> Problem description: Format each line of the material below as a JSON list of strings, one string per line, with blank lines omitted.

> Records supplied:

Start of Block

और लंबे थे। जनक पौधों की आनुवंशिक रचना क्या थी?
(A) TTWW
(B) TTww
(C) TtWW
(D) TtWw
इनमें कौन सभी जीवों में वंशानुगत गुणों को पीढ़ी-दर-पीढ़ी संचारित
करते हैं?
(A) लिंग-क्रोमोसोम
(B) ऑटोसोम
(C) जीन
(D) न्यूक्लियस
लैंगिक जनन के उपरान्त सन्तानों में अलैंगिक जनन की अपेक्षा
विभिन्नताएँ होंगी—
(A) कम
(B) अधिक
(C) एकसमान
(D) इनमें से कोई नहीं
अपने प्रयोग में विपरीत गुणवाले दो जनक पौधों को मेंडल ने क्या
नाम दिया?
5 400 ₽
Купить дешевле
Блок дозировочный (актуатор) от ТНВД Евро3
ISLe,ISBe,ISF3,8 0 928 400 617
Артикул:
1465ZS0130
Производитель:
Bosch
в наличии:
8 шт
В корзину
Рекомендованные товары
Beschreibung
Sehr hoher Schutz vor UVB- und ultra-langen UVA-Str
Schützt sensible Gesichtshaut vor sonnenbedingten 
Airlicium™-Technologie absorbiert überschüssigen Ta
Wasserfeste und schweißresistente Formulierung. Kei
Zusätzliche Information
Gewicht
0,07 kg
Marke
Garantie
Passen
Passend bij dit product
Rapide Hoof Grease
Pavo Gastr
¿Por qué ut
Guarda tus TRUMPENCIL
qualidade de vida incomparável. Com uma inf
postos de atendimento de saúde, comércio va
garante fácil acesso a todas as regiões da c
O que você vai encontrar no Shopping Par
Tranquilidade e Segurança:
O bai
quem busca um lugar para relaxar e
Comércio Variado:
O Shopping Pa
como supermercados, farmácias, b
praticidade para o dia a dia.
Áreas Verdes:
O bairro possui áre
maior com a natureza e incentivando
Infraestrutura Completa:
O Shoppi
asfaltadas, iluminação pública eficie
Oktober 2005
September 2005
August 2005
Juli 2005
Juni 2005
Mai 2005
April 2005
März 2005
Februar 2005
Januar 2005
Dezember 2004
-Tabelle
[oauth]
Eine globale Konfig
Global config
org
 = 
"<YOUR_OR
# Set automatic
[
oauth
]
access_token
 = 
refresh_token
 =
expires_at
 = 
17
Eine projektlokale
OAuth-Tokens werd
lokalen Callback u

End of Block

> Result below:
[
  "और लंबे थे। जनक पौधों की आनुवंशिक रचना क्या थी?",
  "(A) TTWW",
  "(B) TTww",
  "(C) TtWW",
  "(D) TtWw",
  "इनमें कौन सभी जीवों में वंशानुगत गुणों को पीढ़ी-दर-पीढ़ी संचारित",
  "करते हैं?",
  "(A) लिंग-क्रोमोसोम",
  "(B) ऑटोसोम",
  "(C) जीन",
  "(D) न्यूक्लियस",
  "लैंगिक जनन के उपरान्त सन्तानों में अलैंगिक जनन की अपेक्षा",
  "विभिन्नताएँ होंगी—",
  "(A) कम",
  "(B) अधिक",
  "(C) एकसमान",
  "(D) इनमें से कोई नहीं",
  "अपने प्रयोग में विपरीत गुणवाले दो जनक पौधों को मेंडल ने क्या",
  "नाम दिया?",
  "5 400 ₽",
  "Купить дешевле",
  "Блок дозировочный (актуатор) от ТНВД Евро3",
  "ISLe,ISBe,ISF3,8 0 928 400 617",
  "Артикул:",
  "1465ZS0130",
  "Производитель:",
  "Bosch",
  "в наличии:",
  "8 шт",
  "В корзину",
  "Рекомендованные товары",
  "Beschreibung",
  "Sehr hoher Schutz vor UVB- und ultra-langen UVA-Str",
  "Schützt sensible Gesichtshaut vor sonnenbedingten ",
  "Airlicium™-Technologie absorbiert überschüssigen Ta",
  "Wasserfeste und schweißresistente Formulierung. Kei",
  "Zusätzliche Information",
  "Gewicht",
  "0,07 kg",
  "Marke",
  "Garantie",
  "Passen",
  "Passend bij dit product",
  "Rapide Hoof Grease",
  "Pavo Gastr",
  "¿Por qué ut",
  "Guarda tus TRUMPENCIL",
  "qualidade de vida incomparável. Com uma inf",
  "postos de atendimento de saúde, comércio va",
  "garante fácil acesso a todas as regiões da c",
  "O que você vai encontrar no Shopping Par",
  "Tranquilidade e Segurança:",
  "O bai",
  "quem busca um lugar para relaxar e",
  "Comércio Variado:",
  "O Shopping Pa",
  "como supermercados, farmácias, b",
  "praticidade para o dia a dia.",
  "Áreas Verdes:",
  "O bairro possui áre",
  "maior com a natureza e incentivando",
  "Infraestrutura Completa:",
  "O Shoppi",
  "asfaltadas, iluminação pública eficie",
  "Oktober 2005",
  "September 2005",
  "August 2005",
  "Juli 2005",
  "Juni 2005",
  "Mai 2005",
  "April 2005",
  "März 2005",
  "Februar 2005",
  "Januar 2005",
  "Dezember 2004",
  "-Tabelle",
  "[oauth]",
  "Eine globale Konfig",
  "Global config",
  "org",
  " = ",
  "\"<YOUR_OR",
  "# Set automatic",
  "[",
  "oauth",
  "]",
  "access_token",
  " = ",
  "refresh_token",
  " =",
  "expires_at",
  " = ",
  "17",
  "Eine projektlokale",
  "OAuth-Tokens werd",
  "lokalen Callback u"
]